Below, you will find answers to our most frequently asked questions related to the dataset.
A: Worklytics data is grouped by week. We consider weeks in ISO format, so weeks start on Monday and comprise Monday to the following Sunday (inclusive).
GROUP_TYPE is any of: cost center, business segment, business unit, cost center, department, level, other affiliations, region, territory, role or the special maingroup, which is equivalent to the primary group type chosen by the customer.
Custom groups represent any additional HR data fields provided by your company outside of the standard fields (e.g., department, level, role, etc.). These will vary by organization.
Values with the suffix "cv12wk" are the "coefficient of variation" for the underlying variable over the trailing 12 weeks. Coefficient of variation is the standard deviation of the variable divided by its mean. We use the coefficient of variation because, unlike standard deviation, it does not depend on the unit of the variable. Eg, you can sensibly compare cv12wk for a variable measured in minutes with one measured in hours. We colloquially describe this as "volatility" because the greater the typical change in the underlying variable from week-to-week, the higher this number will be. So if one variable has cv12wk of 1, and the other has cv12wk of 2, the other can be thought of as "twice as volatile".
A: Meeting time is expressed as hours in decimal format (e.g. a value of 1.25 equates to 1 h 15 min). You can multiply by 60 to get the amount of time in minutes.
A: In certain cases, you may see metrics that appear similar but are differentiated by a v1
, v2
, or v3
. In this case, the highest number represents the most up-to-date metric, though there are edge cases where you may want to use an earlier version. If no version can be found in the metric name, this is considered a v0 metric (earliest version).
A: In most cases, v3:flow
, as this takes interruptions from meetings, email, and chat into account and reflects our most up-to-date methodologies (v3:flow
is based on a 2-hour block). However, certain roles may be better suited to the v3:prep
or v3:focus
versions of the metric.
To allow for further understanding of focus time and the related areas of opportunity, we also define and measure fragmented and interrupted time.
Essentially, fragments are blocks of time too short to be considered focus time but otherwise uninterrupted. And interrupted time adds up all the fragments and time spent on activities considered to be interruptions in order to calculate how much of the day is interrupted.

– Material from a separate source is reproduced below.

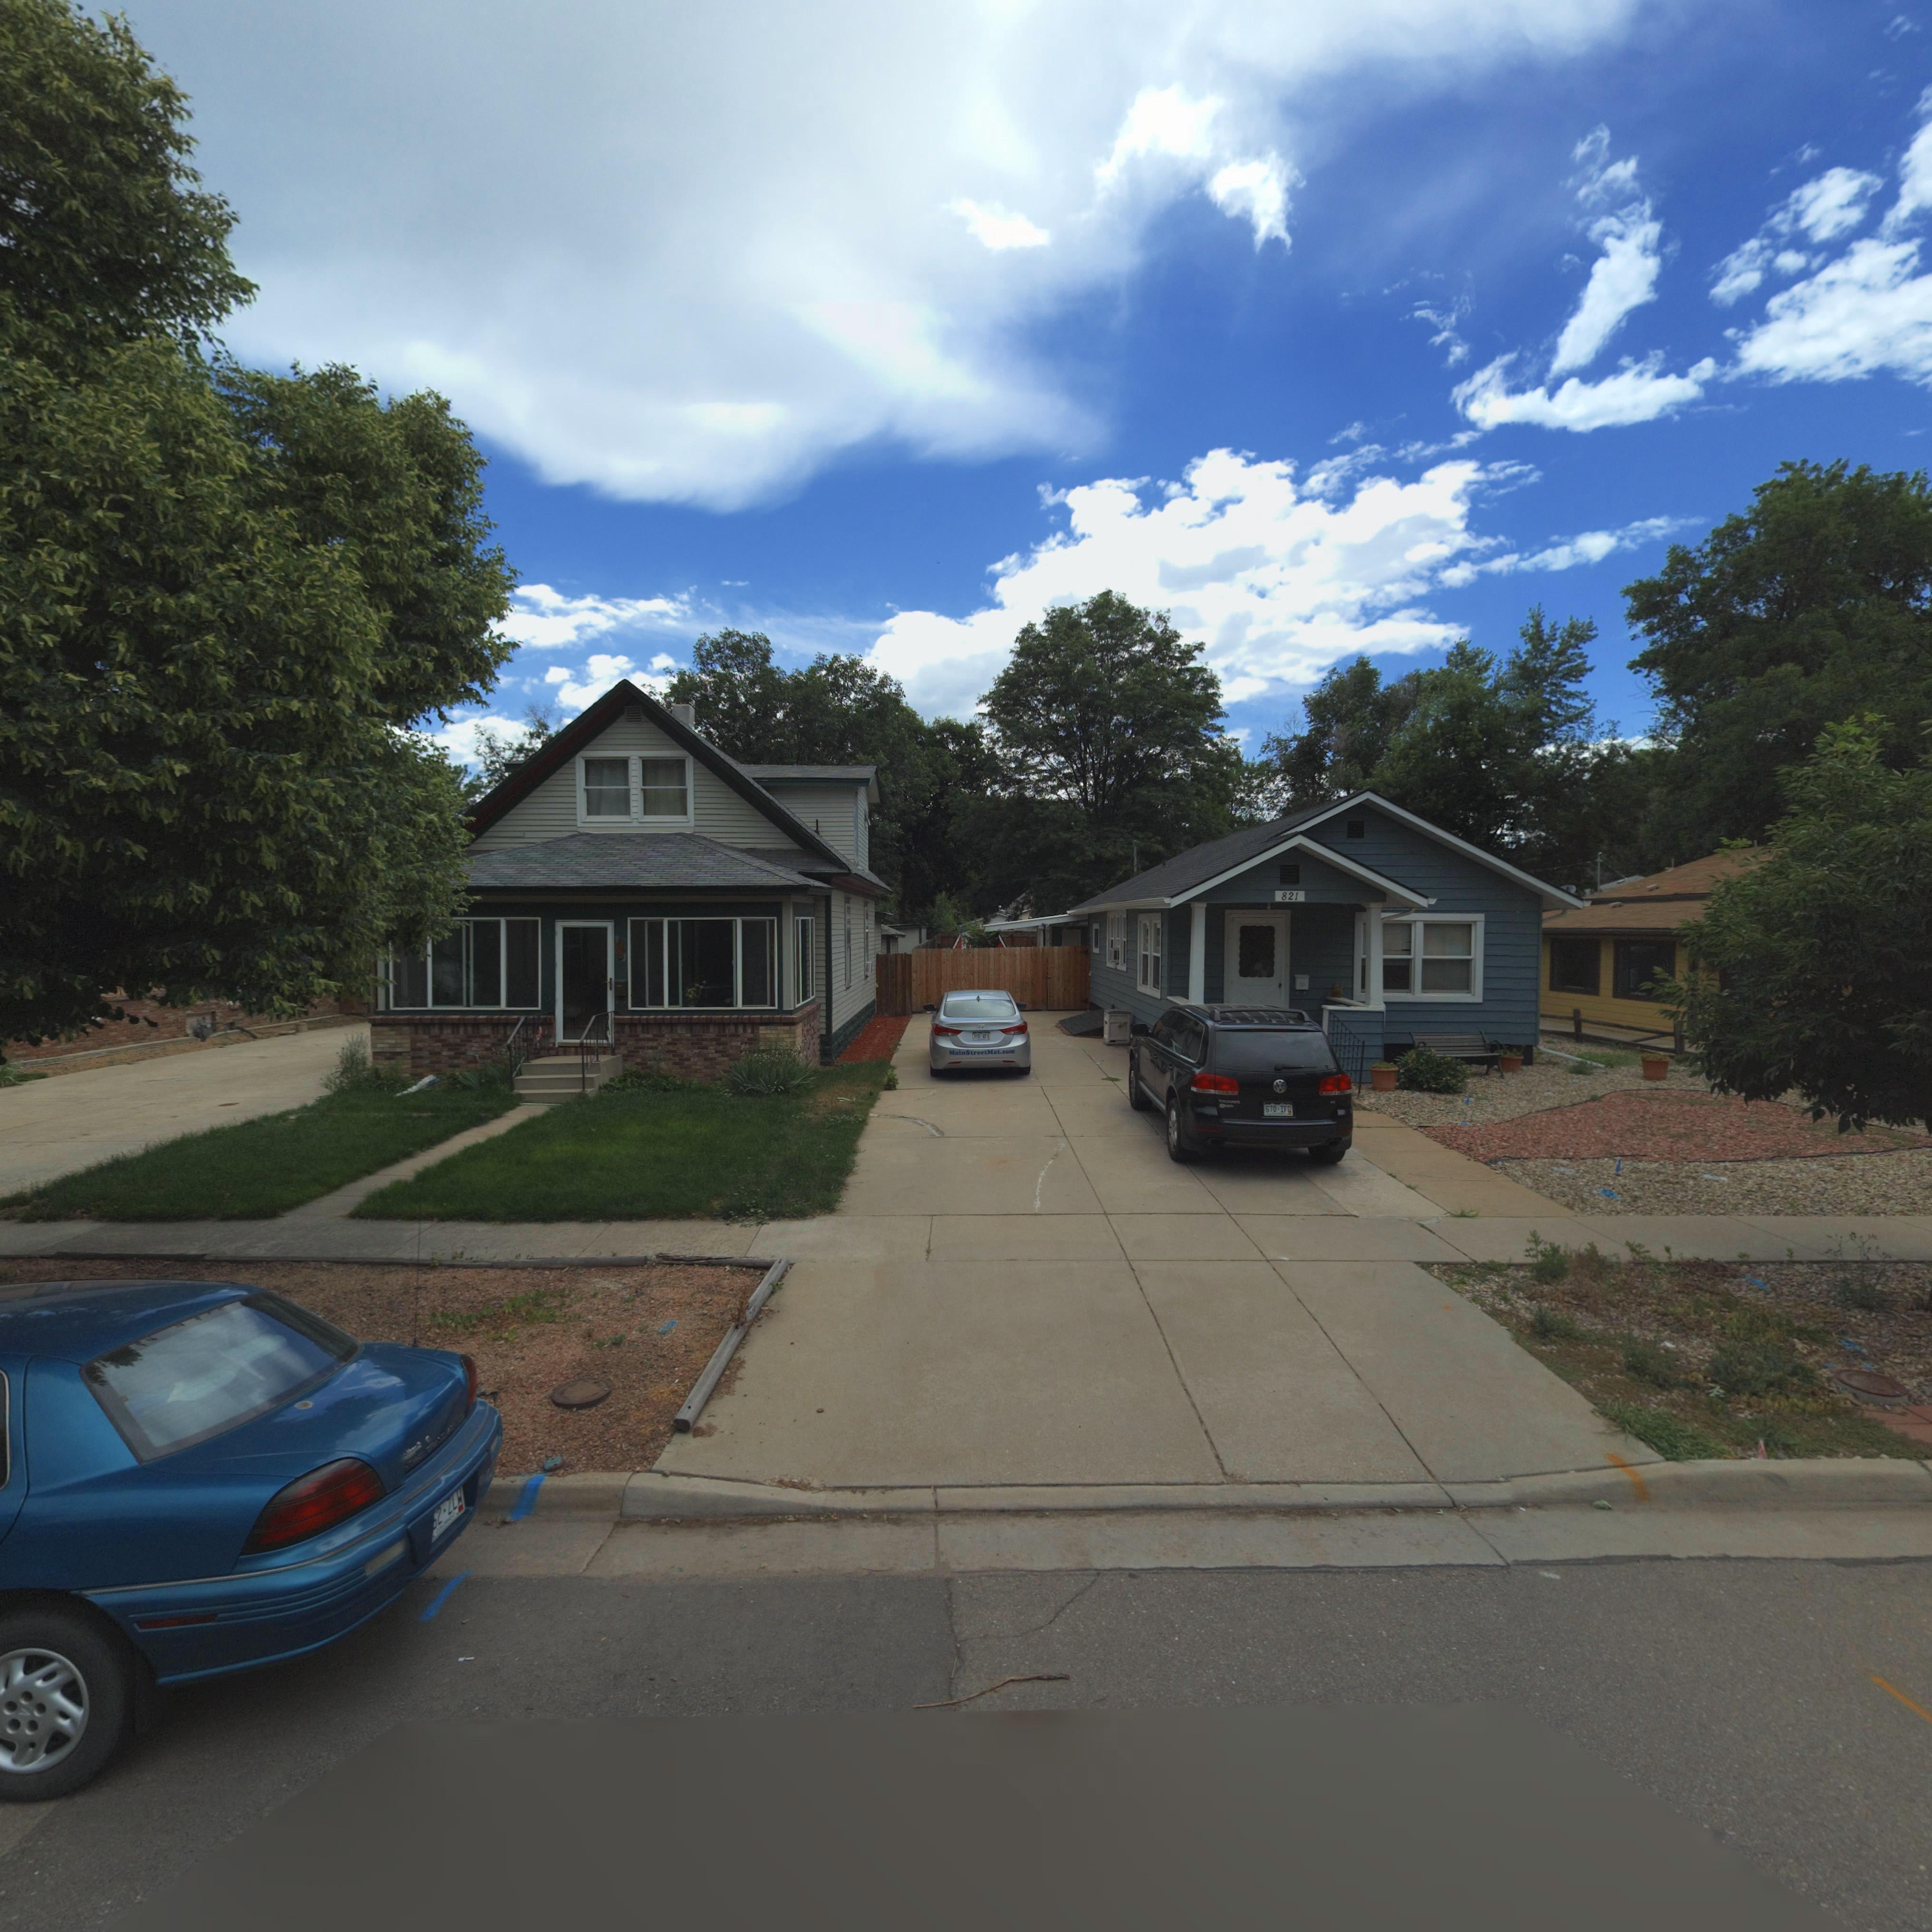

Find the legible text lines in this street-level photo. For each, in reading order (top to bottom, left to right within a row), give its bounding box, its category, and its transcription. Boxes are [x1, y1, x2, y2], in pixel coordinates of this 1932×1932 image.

A: A collaborator is anyone you’ve interacted with through email, slack, meetings, or other collaboration tools in a given week. This is an estimate of your weekly work network.
A strong collaborator is the subset of these people with whom you’ve spent 2+ hours that week. This is an estimate of your day-to-day working group.
A: Inter-department collaboration include at least one person from another team. Intra-department collaboration are single-team. These metrics can be calculated at the team, department, or other level.
A: Unless your company has set a different threshold, events larger than 75 are excluded from collaboration-related calculations (e.g., we don't consider someone to have 10,000 collaborators because they attended an all-hands meeting). However, that very large meeting would still appear as a meeting in the dataset, given that it is an event that took up employee time.
Meetings are a bidirectional form of collaboration, though slack and email (for example) occur in a single direction. The example below illustrates a case where collaboration is asymmetric between two parties over the course of a month.
A: For collaboration time aggregates (E.g., GROUP_TYPE_individual_collaboration_interteam_hours), this can happen because these metrics are a sum of the total time spent collaborating with each individual associated with a particular work item. For instance, spending 1 hour in a meeting with 4 team members will be counted as 4 hours collaborating with your team.
A: Our Top 10 most popular aggregates are:
See List of Aggregates in the Data Export documentation for the full list of aggregates.
Metric | Definition |
---|---|
worklytics:active:employees
Boolean. 1 means that person is considered active that week based on their use of collaboration tools.
collaborators:count_distinct
Total number of collaborators this week. This value may be large, as it could include anyone attending the same large meeting or on the same large email thread.
collaborators:strong_count_distinct
Total number of collaborators considered strong this week (requires 2+ hours of collaboration across email, meetings, and messaging). This metric can be useful in determining working groups.
email:outgoing:internal
Count of emails sent to other employees.
chat:v1:outgoing:after-hours
Number of slack, gchat, etc. messages sent outside of one's work hours. Work hours is configurable at an org level; default is 9:00-17:00.
worklytics:hours:in:focus:blocks:v3:flow
Average hours of at least 2h work blocks uninterrupted by mail, chat or video-conferencing on workdays (Mon-Fri).
calendar:manager1on1:count
Number of meetings with manager in week.
calendar:events:attended
Number of meetings attended. By default, a person is considered to have attended as long as they did not decline the invite.
calendar:events:hours:meetings
Total hours spent in meetings. Multiply by 60 to get minutes.
worklytics:weekdays:avg:timespan:hours
Average weekly time span for a person, 0-24 range. E.g., 12.50 means 12:30 hours. Time span is the time between the first and last action of the day & is an estimate of workday length.